The Time Is Ripe For An Acceleration In External Growth
2018 Investment Themes series: Late-cycle theme #2
External growth operations tend to multiply in the late stages of an economic cycle, replacing organic growth strategies with those that boost competitiveness. In the US, the implementation of new tax measures (tax cuts and tax breaks for repatriating overseas earnings) should bolster M&A activity and share buybacks. As Europe is lagging in the cycle, its potential for external growth and share buybacks is at least as good as in the US.
A favourable context for M&A and share buybacks
As the economic cycle advances, companies are finding it increasingly challenging to find internal ways of trimming costs and improving profit margins or return on equity. This is especially true of the current growth cycle, which is one of the longest on record, having begun in March 2009. Economic growth is well on track, business leaders’ confidence is high, and the economy is showing all the signs of improving in the short term. Against this backdrop, M&A activity is ramping up, and healthy balance sheets usually spur such momentum.

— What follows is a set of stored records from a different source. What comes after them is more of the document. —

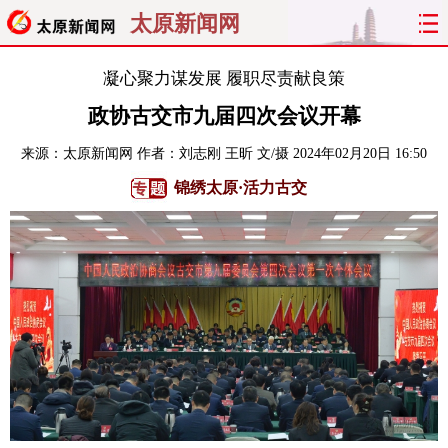
太原新闻网
首页
聚焦
太原
山西
凝心聚力谋发展 履职尽责献良策
政协古交市九届四次会议开幕
经济
关注
文明
出行
来源：
太原新闻网
作者：刘志刚 王昕 文/摄
2024年02月20日 16:50
纵横
曝光
综合
专题
锦绣太原·活力古交
旅游
理财
政务
教育
看天下
晋月读
最太原
网罗民生
太原日报
太原晚报
热评
社区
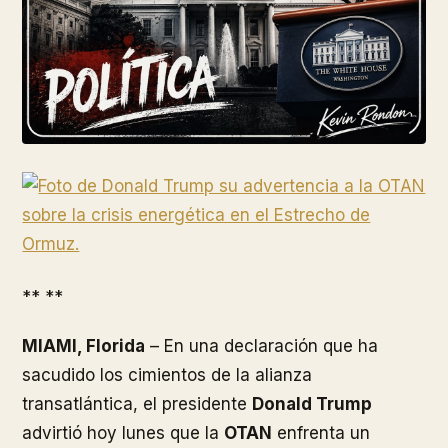
** **
MIAMI, Florida
– En una declaración que ha
sacudido los cimientos de la alianza
transatlántica, el presidente
Donald Trump
advirtió hoy lunes que la
OTAN
enfrenta un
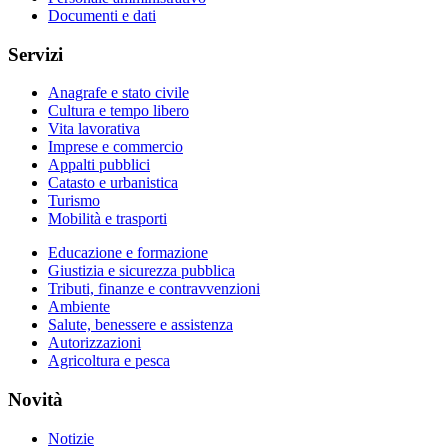
Documenti e dati
Servizi
Anagrafe e stato civile
Cultura e tempo libero
Vita lavorativa
Imprese e commercio
Appalti pubblici
Catasto e urbanistica
Turismo
Mobilità e trasporti
Educazione e formazione
Giustizia e sicurezza pubblica
Tributi, finanze e contravvenzioni
Ambiente
Salute, benessere e assistenza
Autorizzazioni
Agricoltura e pesca
Novità
Notizie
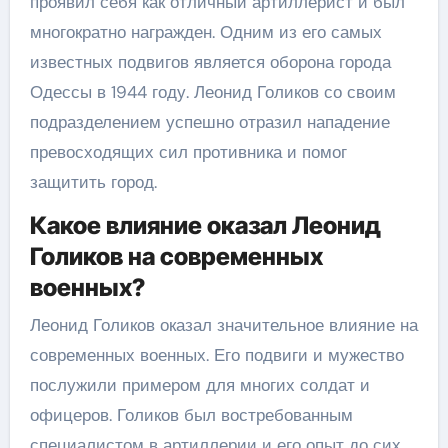
проявил себя как отличный артиллерист и был
многократно награжден. Одним из его самых
известных подвигов является оборона города
Одессы в 1944 году. Леонид Голиков со своим
подразделением успешно отразил нападение
превосходящих сил противника и помог
защитить город.
Какое влияние оказал Леонид
Голиков на современных
военных?
Леонид Голиков оказал значительное влияние на
современных военных. Его подвиги и мужество
послужили примером для многих солдат и
офицеров. Голиков был востребованным
специалистом в артиллерии и его опыт до сих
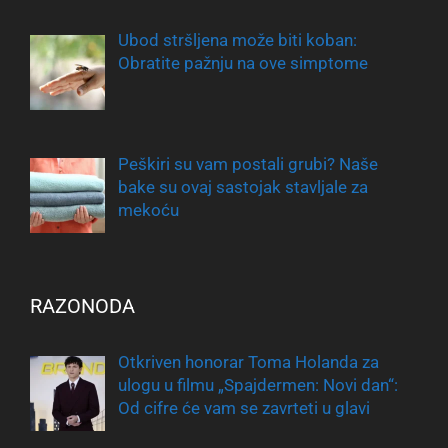
Ubod stršljena može biti koban:
Obratite pažnju na ove simptome
Peškiri su vam postali grubi? Naše
bake su ovaj sastojak stavljale za
mekoću
RAZONODA
Otkriven honorar Toma Holanda za
ulogu u filmu „Spajdermen: Novi dan“:
Od cifre će vam se zavrteti u glavi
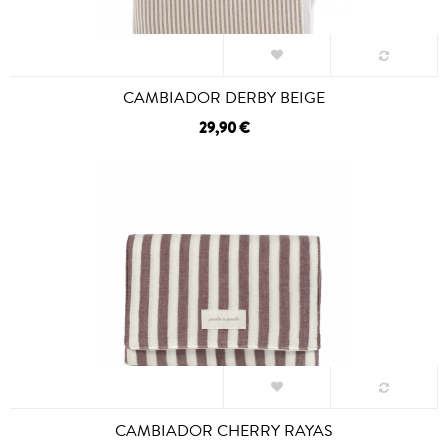
CAMBIADOR DERBY BEIGE
29,90 €
CAMBIADOR CHERRY RAYAS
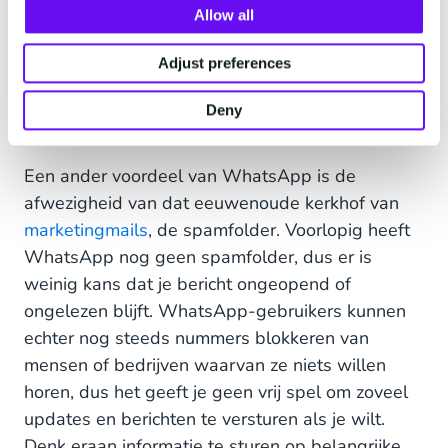
over te brengen. Op de korte termijn is de kans
Allow all
groot dat je een onmiddellijke respons ziet:
Adjust preferences
sommige bedrijven ervaren al een toename in
klantbetrokkenheid van 35% vergeleken met
Deny
traditionele e-mailmarketing.
Een ander voordeel van WhatsApp is de
afwezigheid van dat eeuwenoude kerkhof van
marketingmails
, de spamfolder. Voorlopig heeft
WhatsApp nog geen spamfolder, dus er is
weinig kans dat je bericht ongeopend of
ongelezen blijft. WhatsApp-gebruikers kunnen
echter nog steeds nummers blokkeren van
mensen of bedrijven waarvan ze niets willen
horen, dus het geeft je geen vrij spel om zoveel
updates en berichten te versturen als je wilt.
Denk eraan informatie te sturen op belangrijke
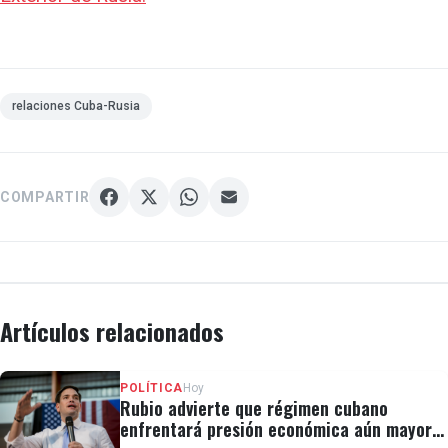
relaciones Cuba-Rusia
COMPARTIR
Artículos relacionados
POLÍTICA
Hoy
Rubio advierte que régimen cubano
enfrentará presión económica aún mayor:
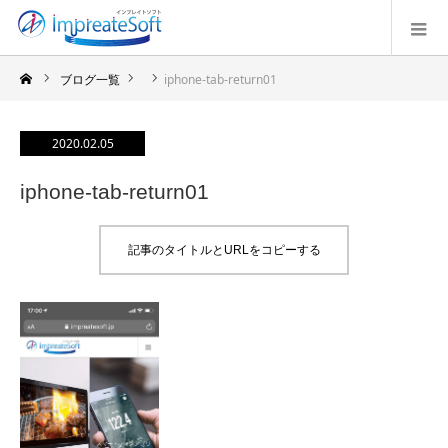
ブログ一覧
iphone-tab-return01
2020.02.05
iphone-tab-return01
記事のタイトルとURLをコピーする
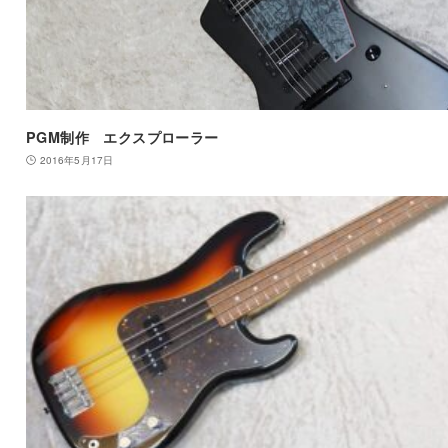
PGM制作 エクスプローラー
2016年5月17日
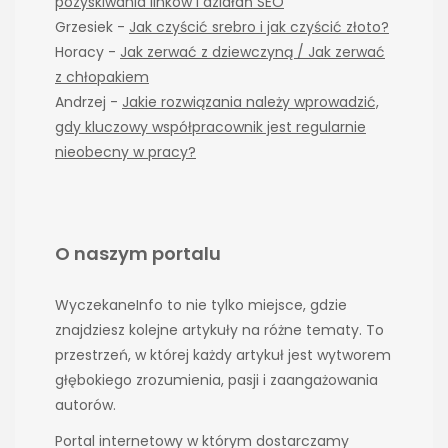
pozyskiwania linków i działań SEO
Grzesiek
-
Jak czyścić srebro i jak czyścić złoto?
Horacy
-
Jak zerwać z dziewczyną / Jak zerwać
z chłopakiem
Andrzej
-
Jakie rozwiązania należy wprowadzić,
gdy kluczowy współpracownik jest regularnie
nieobecny w pracy?
O naszym portalu
WyczekaneInfo to nie tylko miejsce, gdzie
znajdziesz kolejne artykuły na różne tematy. To
przestrzeń, w której każdy artykuł jest wytworem
głębokiego zrozumienia, pasji i zaangażowania
autorów.
Portal internetowy w którym dostarczamy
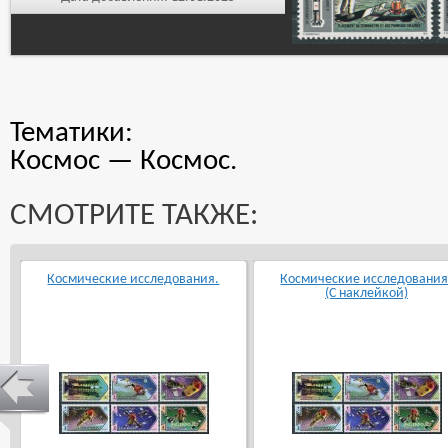
Тематики:
Космос — Космос.
СМОТРИТЕ ТАКЖЕ:
Космические исследования.
Космические исследования
(С наклейкой)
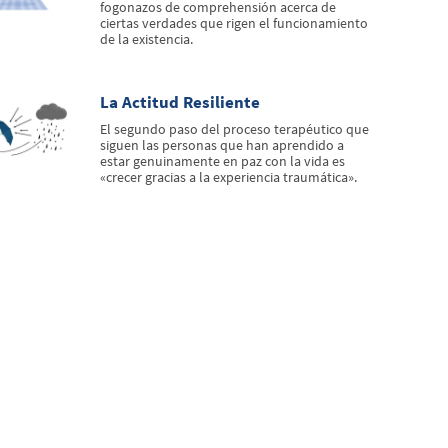
fogonazos de comprehensión acerca de
ciertas verdades que rigen el funcionamiento
de la existencia.
La Actitud Resiliente
El segundo paso del proceso terapéutico que
siguen las personas que han aprendido a
estar genuinamente en paz con la vida es
«crecer gracias a la experiencia traumática».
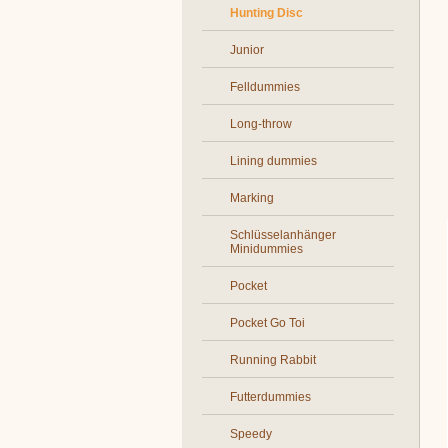
Hunting Disc
Junior
Felldummies
Long-throw
Lining dummies
Marking
Schlüsselanhänger
Minidummies
Pocket
Pocket Go Toi
Running Rabbit
Futterdummies
Speedy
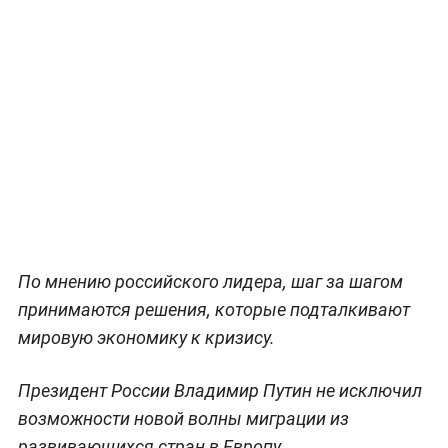
По мнению российского лидера, шаг за шагом
принимаются решения, которые подталкивают
мировую экономику к кризису.
Президент России Владимир Путин не исключил
возможности новой волны миграции из
развивающихся стран в Европу.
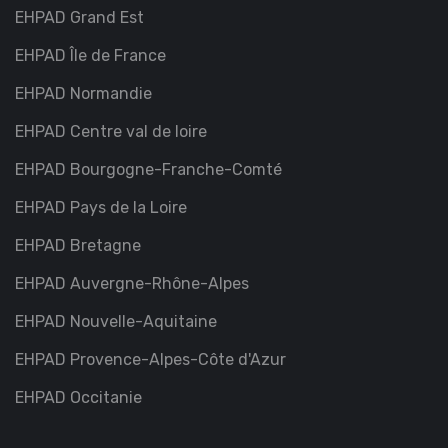
EHPAD Grand Est
EHPAD Île de France
EHPAD Normandie
EHPAD Centre val de loire
EHPAD Bourgogne-Franche-Comté
EHPAD Pays de la Loire
EHPAD Bretagne
EHPAD Auvergne-Rhône-Alpes
EHPAD Nouvelle-Aquitaine
EHPAD Provence-Alpes-Côte d'Azur
EHPAD Occitanie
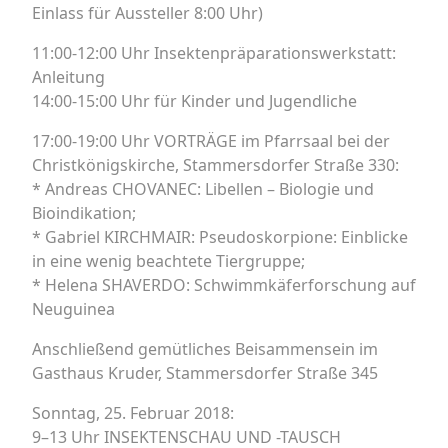
Einlass für Aussteller 8:00 Uhr)
11:00-12:00 Uhr Insektenpräparationswerkstatt:
Anleitung
14:00-15:00 Uhr für Kinder und Jugendliche
17:00-19:00 Uhr VORTRÄGE im Pfarrsaal bei der
Christkönigskirche, Stammersdorfer Straße 330:
* Andreas CHOVANEC: Libellen – Biologie und
Bioindikation;
* Gabriel KIRCHMAIR: Pseudoskorpione: Einblicke
in eine wenig beachtete Tiergruppe;
* Helena SHAVERDO: Schwimmkäferforschung auf
Neuguinea
Anschließend gemütliches Beisammensein im
Gasthaus Kruder, Stammersdorfer Straße 345
Sonntag, 25. Februar 2018:
9–13 Uhr INSEKTENSCHAU UND -TAUSCH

Mergers and acquisitions help to pursue cost and revenue synergies. This is very relevant in the present context of moderate growth in end demand, which is hampered by ageing populations and different needs of Millennials. Market share gains usually increase companies’ negotiating power when it comes to fixing prices. Another factor that facilitates M&A activity is cheap credit.
The US is well advanced in the economic cycle, and in M&A activity too. Nevertheless, there is attractive potential thanks to tax cuts on the cards in 2018 and tax incentives for repatriating foreign earnings. In turn, these tax measures should encourage further share buybacks.
Because Europe is lagging the economic cycle, it has greater potential for external growth. The same applies to share buybacks.
At the global level, mergers and acquisitions (in both volume and value terms) are still below the peaks of 2000 and 2007 (see chart below). Hence, there are many regions in which investors can participate in this theme.
“Event-Driven” alternative funds
These strategies aim to create value by capitalising on the special situations of a company, principally mergers and acquisitions, share buybacks and break-ups. Other strategies (e.g. distressed debt) are long-term opportunities but they are not directly covered by this theme.
M&A strategies: above all, fund managers seek to benefit from the spread between the market price at time t and the price offered by the buyer. Like most alternative fund managers, they can simultaneously benefit from rising and falling prices. Indeed, we often see the share price of the acquiring company fall initially, whereas the opposite is true for the target (acquired) company.
Special situation strategies: there are several types of “special situations” (known as catalysts) which may have an impact on a company’s long-term valuation. This may be an arbitrage strategy between two companies, one of which might announce a restructuring, a privatisation of a public company, a spin-off from a large group or a share buyback programme. The latter event has a particularly high potential given the likely announcement of tax incentives for repatriating cash to the US.
We believe that we are entering a late stage of the economic cycle during which companies should favour external growth, particularly via mergers and acquisitions. In the US, the adoption of new tax measures should support share buybacks. The strategy of picking stocks of companies which are particularly subject to these developments is offering enticing opportunities. Event-Driven alternative funds offer another way of riding these trends.
If the world economy slows down earlier than expected, and abruptly, this would rapidly dampen the appetite for M&A. The same scenario would arise if deflationary fears resurface.
Moreover, a rapid rise in bond yields would also be bad news.
Alternative strategies, such as “Event-Driven”, are sensitive to risk aversion and confidence among investors as well as liquidity in the financial markets. There is a positive correlation with equity markets. Changes in legislation are also a risk to this theme.